Podría contarles un poco de la vida de Zevon: que nació en Chicago en 1947 y llegó a California con su padre matón y su madre mormona, huyendo de la ley (y con el apellido cambiado de Zevotosky a Zevon). Que pasó de tocar el piano delante de Stravinsky en el Conservatorio de Los Angeles a enloquecer con su guitarra eléctrica a cualquier músico de la Costa Oeste que aceptara tocar con ese quinceañero precoz (“Tienes buenas ideas, Warren, pero te excitas demasiado”). Que tuvo dos intentos de suicidio. Que logró dejar el alcohol para caer en la heroína. Que dejó la heroína y juró no ver más a un médico hasta que, quince años después, le descubrieron un cáncer inoperable y le dieron tres meses de vida. Que ninguno de sus discos tuvo éxito pero lo admiraban Dylan y Jerry Garcia, Neil Young y Springsteen, los Pixies y los REM, Hunter Thompson y Stephen King.
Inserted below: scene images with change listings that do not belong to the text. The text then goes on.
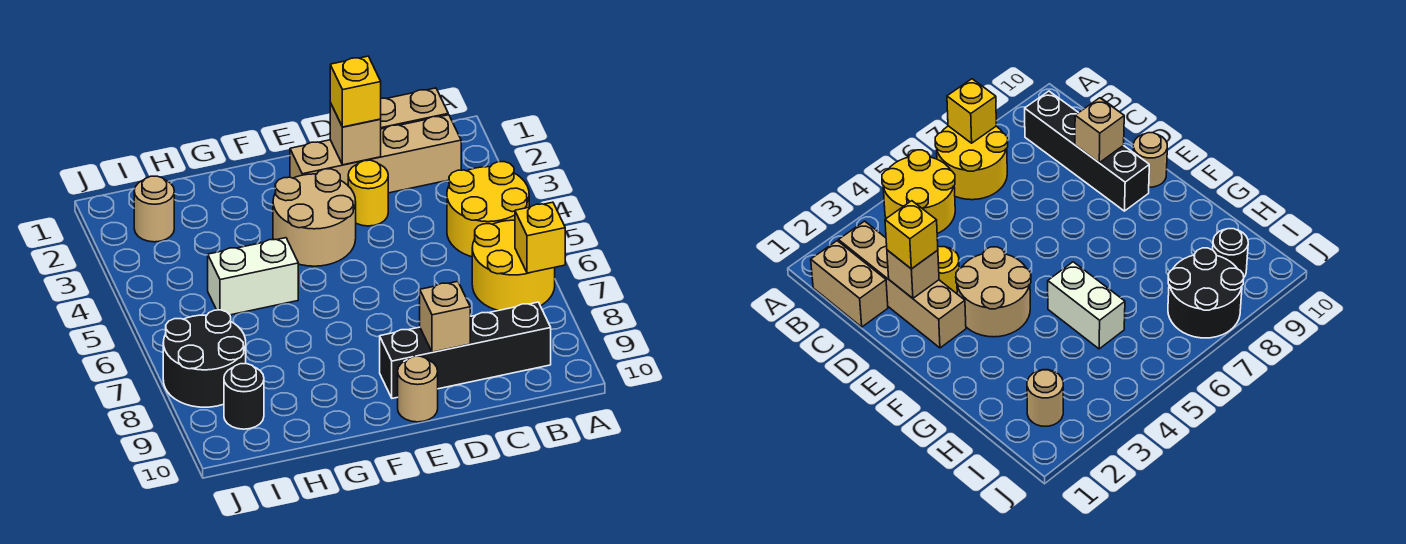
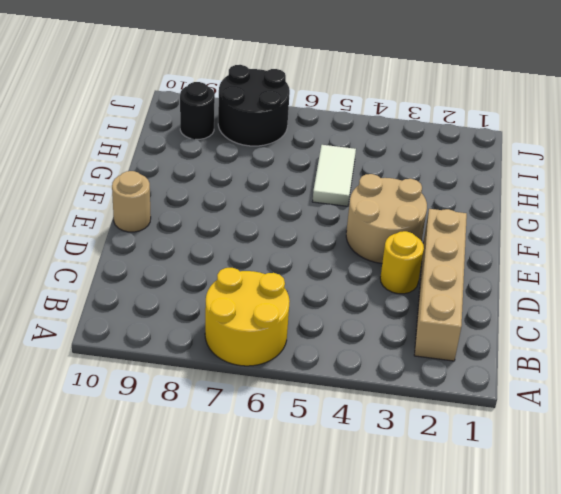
white tile G5:H5 level 1 -> white brick G5:H5 level 1
none -> yellow round brick A4:B5 level 1
none -> tan brick B1:C1 level 1
none -> black brick B9:E9 level 1

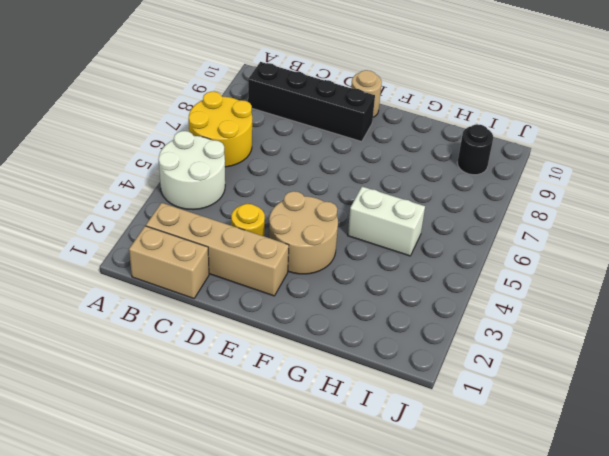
white round brick A4:B5 level 1 -> yellow round brick A4:B5 level 1
none -> tan round brick I2 level 1
none -> black round brick I7:J8 level 1
none -> yellow brick A7 level 2

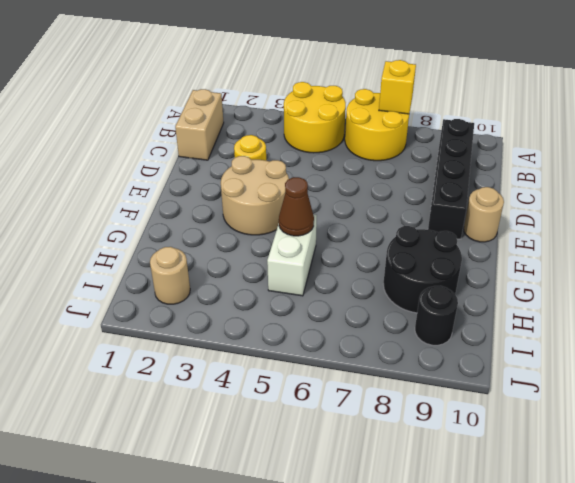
brown cone G5 level 2 -> none
black round brick G8:H9 level 1 -> black round brick I7:J8 level 1
none -> tan brick B2:E2 level 1
none -> tan brick D2 level 2
none -> tan brick D9 level 2

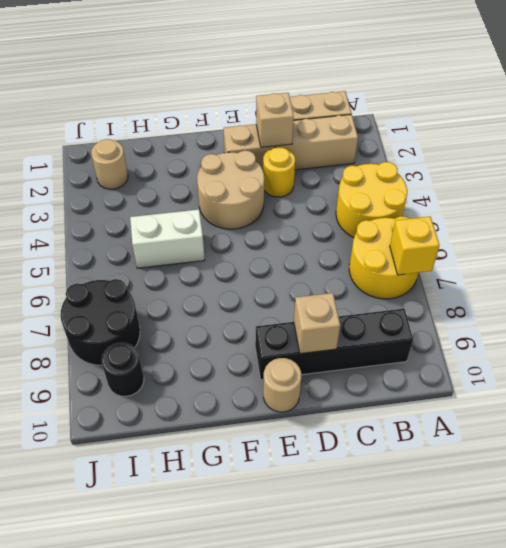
none -> yellow brick D2 level 3

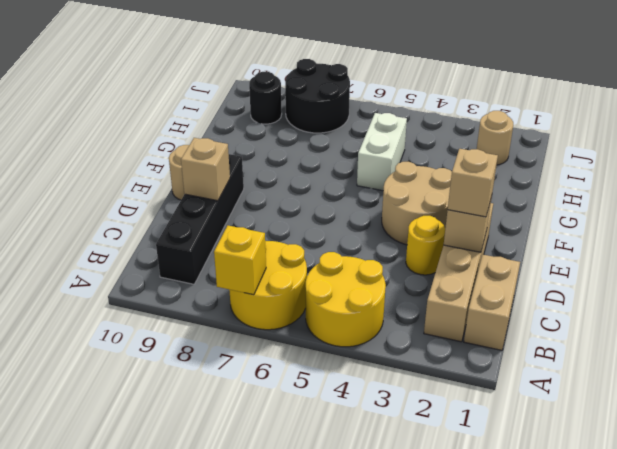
tan brick D2 level 3 -> yellow brick D2 level 3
Da igual lo que cuente de él porque lo que tiene de extraordinario esa canción es que funciona como un queso gruyere: puro agujero, para que uno ponga adentro su propia historia y sienta que la canción habla de uno, de todos.
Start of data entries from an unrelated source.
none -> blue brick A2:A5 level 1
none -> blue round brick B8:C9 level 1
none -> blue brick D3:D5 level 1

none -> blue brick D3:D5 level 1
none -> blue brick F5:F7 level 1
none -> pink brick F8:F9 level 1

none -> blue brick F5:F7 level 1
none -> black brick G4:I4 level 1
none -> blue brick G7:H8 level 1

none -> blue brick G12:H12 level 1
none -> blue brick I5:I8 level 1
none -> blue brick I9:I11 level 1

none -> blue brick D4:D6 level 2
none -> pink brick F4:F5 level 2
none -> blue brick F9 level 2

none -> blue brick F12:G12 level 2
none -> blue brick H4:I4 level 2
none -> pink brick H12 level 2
Empieza casi banalmente, con unos violines de fogata folk y un pianito detrás y la voz de Zevon diciendo: “Estaba en mi cuarto del Hollywood Hawaiian Hotel / mirando mi taza vacía de café / pensando que la gitana no me había mentido / y que me voy a beber todas las margaritas de Los Angeles”, y ahí nomás empieza a levantar la apuesta, en la letra y en la música: “Y aunque California se esté deslizando en el Océano / como dicen los místicos y los estadísticos / Yo predigo que este motel va a seguir en pie / hasta que yo pague mi cuenta”. Entonces viene el estribillo: “¿No parece fulminarnos el sol entre los árboles? / ¿No parecen ladrones crucificados, los árboles? / ¿No te sentís como un desesperado al reparo? / Despertándote cada mañana con temblor en las manos / Buscando todavía una chica que te entienda / pero nunca vas a ser libre salvo en tus sueños / y el sol te va a fulminar”. Entonces baja todo de golpe para empezar la segunda estrofa: “Estaba en mi cuarto del Hollywood Hawaiian Hotel / escuchando el rumor del aire acondicionado, que hacía así…”. Y, a partir de ahí, Warren sigue cantando pero con la boca cerrada, como si él fuera el rumor del aire acondicionado, como si cantara con la boca contra un peine forrado de papel metálico. La canción entera dura 288 segundos; los últimos 144 son ese murmullo. Pero por debajo se van sumando cuerdas y bronces y baterías y guitarras eléctricas y coros, y la canción crece y crece hasta que uno tiene la sensación de que está parado al amanecer frente al mar, con el viento en la cara, y todo el mundo comienza.

Zevon tardó cinco años en grabarla porque la quería grabar así. Se sorprendía cuando les pasaba en pentagrama a los músicos lo que tenían que tocar y ellos le pedían que mejor se los mostrara en la guitarra. “Todas mis canciones pueden reducirse a su mínima expresión, para cuando mi carrera se hunda definitivamente y termine tocando en bares de camioneros. Pero, si hay dinero, prefiero dejar una versión de estudio que se parezca más al modo en que suena esa canción en mi cabeza”, dijo una vez. “Tengo una teoría muy aburrida y más bien deprimente. Toda forma de arte evoluciona y muere, o se deshace en las formas que vienen después. Yo quería ser un compositor de sinfonías. Pero el último de esa raza fue, no sé, Webern, Bartok, Schoenberg. Cuando llegué, la música clásica ya se había deshecho en mil pedazos. Yo fui juntando los pedazos que encontré, y me temo que no anduve por los lugares correctos, precisamente. La decrepitud, la supervivencia, me parece un eje más apropiado que la rebeldía juvenil para mis canciones”.

 

Warren Zevon volvió al Hollywood Hawaiian Hotel cinco años después de su huida. Se presentó en el mostrador y dijo que venía a pagar su cuenta. El encargado le preguntó qué cuenta. Warren le alcanzó una copia de su disco y le dijo que pusiera el último tema. El encargado escuchó la canción y dijo que, con firmarle la tapa del disco, la cuenta quedaba saldada. Cada Navidad y Año Nuevo desde que me prohibieron el alcohol (y van a ser veinte años ya de eso), a la hora de brindar, yo escucho esa canción en mi cabeza y pienso lo mismo: la cuenta está saldada, amanece en el mar, el mundo comienza.